US Treasury yields peaked early in the month, falling first on news of weaker-than-expected job growth in the August employment report.

In the wider economy the dataflow has continued to be fairly positive. Whatever about the most recent employment data, consumer confidence remains firm in the US, slightly lower in September than August but still much stronger than earlier in the year. Business sentiment remains positive, with the ISM Manufacturing Index hitting a 28 month high of 55.7 in August.

The improvement in European data continued. The Ifo survey in Germany rose again in September, suggesting an acceleration in growth in the third quarter. This was echoed in eurozone wide data. In the UK, unemployment fell to 7.7% in the three months to July from 7.8% in the preceding period.

Having risen to 3%, the yield of the 10-year Treasury closed September at 2.61%, a fall of 17 basis points for the month. Gilts and bunds broadly reflected the Treasury market, with yields falling on the Fed’s decision to postpone tapering. Bunds were also boosted by political instability in Italy.

An expected exception

According to data from Merrill Lynch, Treasuries had a total return of 0.8%, compared to 0.7% for bunds and 0.8% for gilts, in local currency terms.

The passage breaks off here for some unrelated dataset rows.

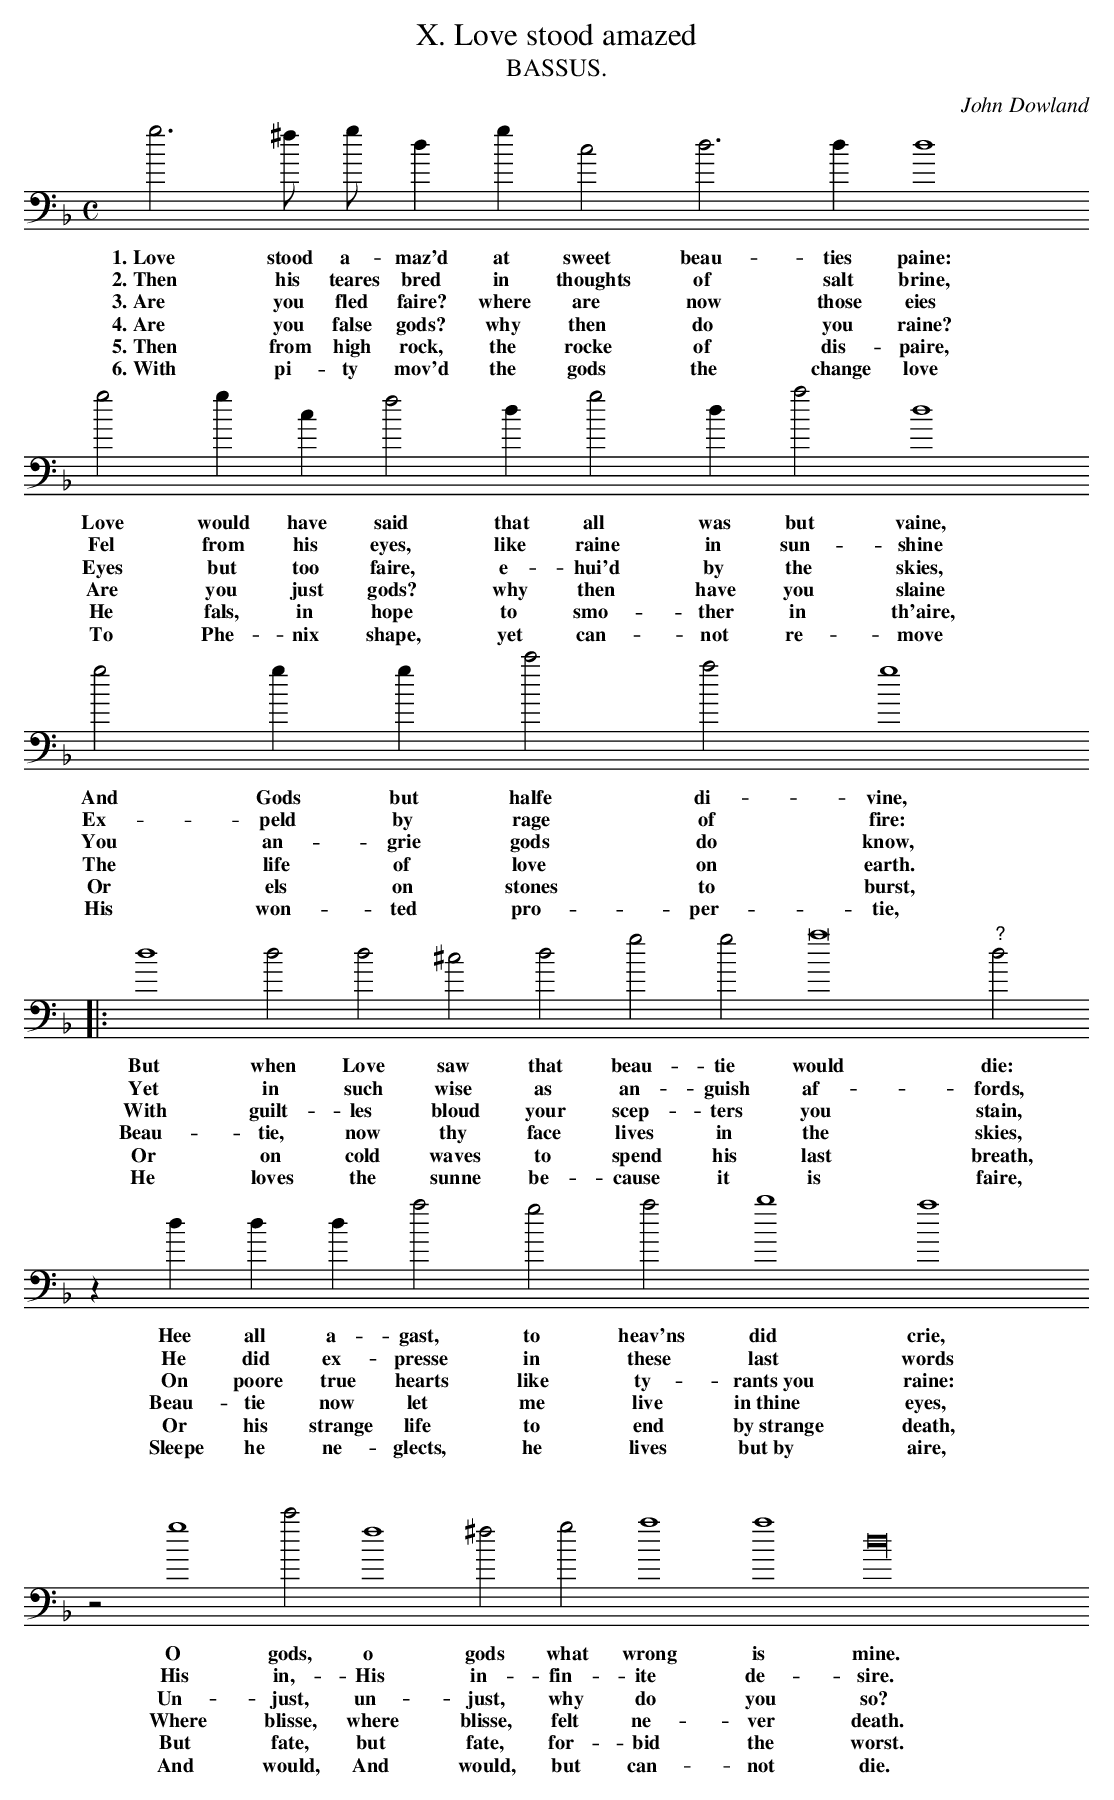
X:1
T:X. Love stood amazed
T:BASSUS.
C:John Dowland
M:C
L:1/4
K:D min bass
g3 ^f/ g/ d g c2 d3 d d4
w: 1.~Love stood a- maz'd at sweet beau- ties paine:
w: 2.~Then his teares bred in thoughts of salt brine,
w: 3.~Are you fled faire? where are now those eies
w: 4.~Are you false gods? why then do you raine?
w: 5.~Then from high rock, the rocke of dis- paire,
w: 6.~With pi- ty mov'd the gods the change love
g2 g c f2 d g2 d a2 d4
w: Love would have said that all was but vaine,
w: Fel from his eyes, like raine in sun- shine
w: Eyes but too faire, e- hui'd by the skies,
w: Are you just gods? why then have you slaine
w: He fals, in hope to smo- ther in th'aire,
w: To Phe- nix shape, yet can- not re- move
g2 g g c'2 a2 g4
w: And Gods but halfe di- vine,
w: Ex- peld by rage of fire:
w: You an- grie gods do know,
w: The life of love on earth.
w: Or els on stones to burst,
w: His won- ted pro- per- tie,
|:d4 d2 d2 ^c2 d2 g2 g2 a8 "?"d2
w: But when Love saw that beau- tie would die:
w: Yet in such wise as an- guish af- fords,
w: With guilt- les bloud your scep- ters you stain,
w: Beau- tie, now thy face lives in the skies,
w: Or on cold waves to spend his last breath,
w: He loves the sunne be- cause it is faire,
z d d d a2 g2 a2 b4 a4
w: Hee all a- gast, to heav'ns did crie,
w: He did ex- presse in these  last words
w: On poore true hearts like ty- rants~you raine:
w: Beau- tie now let me live in~thine eyes,
w: Or his strange life to end by~strange death,
w: Sleepe he ne- glects, he lives but~by aire,
z2 g4 c'2 f4 ^f2 g2 a4 a4 d16
w: O gods, o gods what wrong is mine.
w: His in,- His in- fin- ite de- sire.
w: Un- just, un- just, why do you so?
w: Where blisse, where blisse, felt ne- ver death.
w: But fate, but fate, for- bid the worst.
w: And would, And would, but can- not die.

Italian government bonds underperformed other eurozone peripherals, returning -0.1%. Corporate bonds performed approximately in line with governments, with lower credit quality categories outperforming, helped by their higher yields.

Sterling investment grade corporates returned 0.9%, with BBB returning 1.1%. Financials outperformed, with subordinated bank debt among the strongest areas of the market.

With reduced expectations for US monetary tightening, the dollar was weak, falling 4.4% against sterling and 2.3% against the euro.